Peak circulating levels of CRP after myocardial infarction correlate with infarct size, development of heart failure, and mortality [4, 39]. This may be due to pro-inflammatory effects of CRP itself. More recently it has been found that microvesicles from patients after myocardial infarction can convert pentameric CRP into pro-inflammatory monomeric CRP [40, 41]. In light of these findings our study gains importance as it provides an explanation for the rise in CRP-levels after myocardial infarction. Moreover, it offers an opportunity to target “harmful” inflammation upstream at the beginning of the inflammatory cascade. Therapeutic options could include inhibiting CMV release after myocardial infarction using low doses of the Ca2+-Channel inhibitor Verapamil [42], inhibiting MV uptake by target cells using Annexin V [43] or by inhibiting specific miRNAs using specialized antagomirs [44].

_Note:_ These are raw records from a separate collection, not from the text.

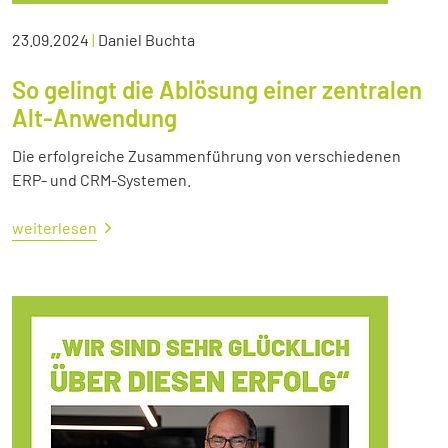
23.09.2024
|
Daniel Buchta
So gelingt die Ablösung einer zentralen
Alt-Anwendung
Die erfolgreiche Zusammenführung von verschiedenen
ERP- und CRM-Systemen.
weiterlesen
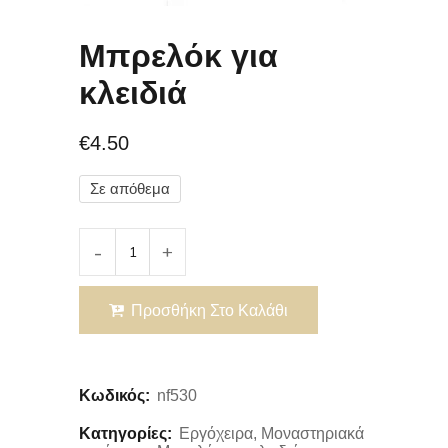
Μπρελόκ για
κλειδιά
€
4.50
Σε απόθεμα
Προσθήκη Στο Καλάθι
Κωδικός:
nf530
Κατηγορίες:
Εργόχειρα
,
Μοναστηριακά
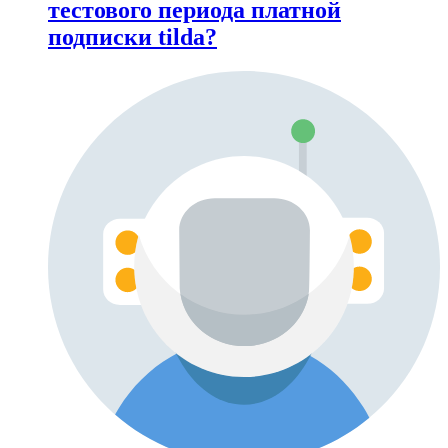
тестового периода платной
подписки tilda?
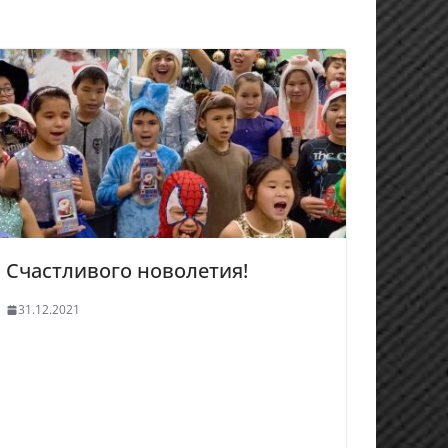
Счастливого новолетия!
31.12.2021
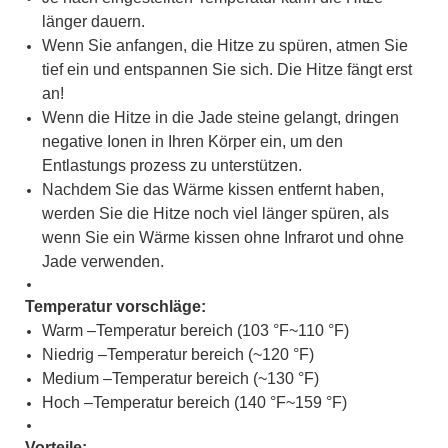
länger dauern.
Wenn Sie anfangen, die Hitze zu spüren, atmen Sie
tief ein und entspannen Sie sich. Die Hitze fängt erst
an!
Wenn die Hitze in die Jade steine gelangt, dringen
negative Ionen in Ihren Körper ein, um den
Entlastungs prozess zu unterstützen.
Nachdem Sie das Wärme kissen entfernt haben,
werden Sie die Hitze noch viel länger spüren, als
wenn Sie ein Wärme kissen ohne Infrarot und ohne
Jade verwenden.
Temperatur vorschläge:
Warm –Temperatur bereich (103 °F~110 °F)
Niedrig –Temperatur bereich (~120 °F)
Medium –Temperatur bereich (~130 °F)
Hoch –Temperatur bereich (140 °F~159 °F)
Vorteile:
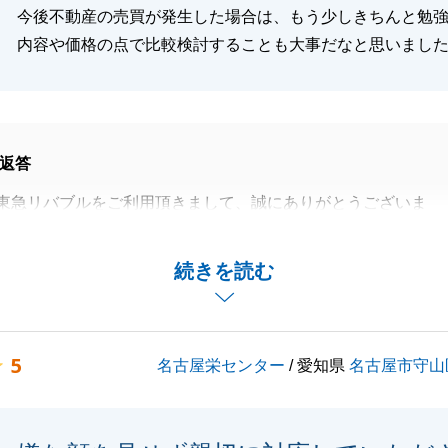
今後不動産の売買が発生した場合は、もう少しきちんと勉
内容や価格の点で比較検討することも大事だなと思いまし
返答
東急リバブルをご利用頂きまして、誠にありがとうございま
あり、無事に取引を終えることが出来ました。
続きを読む
すが、遠方でお会いできない中、ご満足いただけるご説明が
ざいませんでした。
となりますので、提携税理士さんのご紹介など必要でしたら
5
名古屋栄センター
/ 愛知県
名古屋市守山
けください。
困り事がございましたらお気軽にご相談ください。
末永くご愛顧賜りますよう、お願い申し上げます。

Additionally, miRNA containing CMV may serve as novel biomarkers for the detection of myocardial infarction since they protect miRNA from degradation [45]. miRNAs which were detected in CMV in our study and have been reported as biomarkers in the literature include miR-21, miR-30 and miR-133 [46].

We would like to acknowledge the limitations of our study. The effect of cardiomyocyte MV on hepatic CRP production was not investigated in-vivo and should be confirmed in a mouse model. The exact mechanisms of how miRNA lead to increased CRP expression was not assessed and could be determined using antagomir experiments.

In summary, we demonstrated that CMV released from cardiomyocytes during hypoxia contain a distinct miRNA profile which differs from their parent cells. Furthermore, CMV were able to induce CRP expression in a liver co-culture model of HepG2 and THP-1 cells.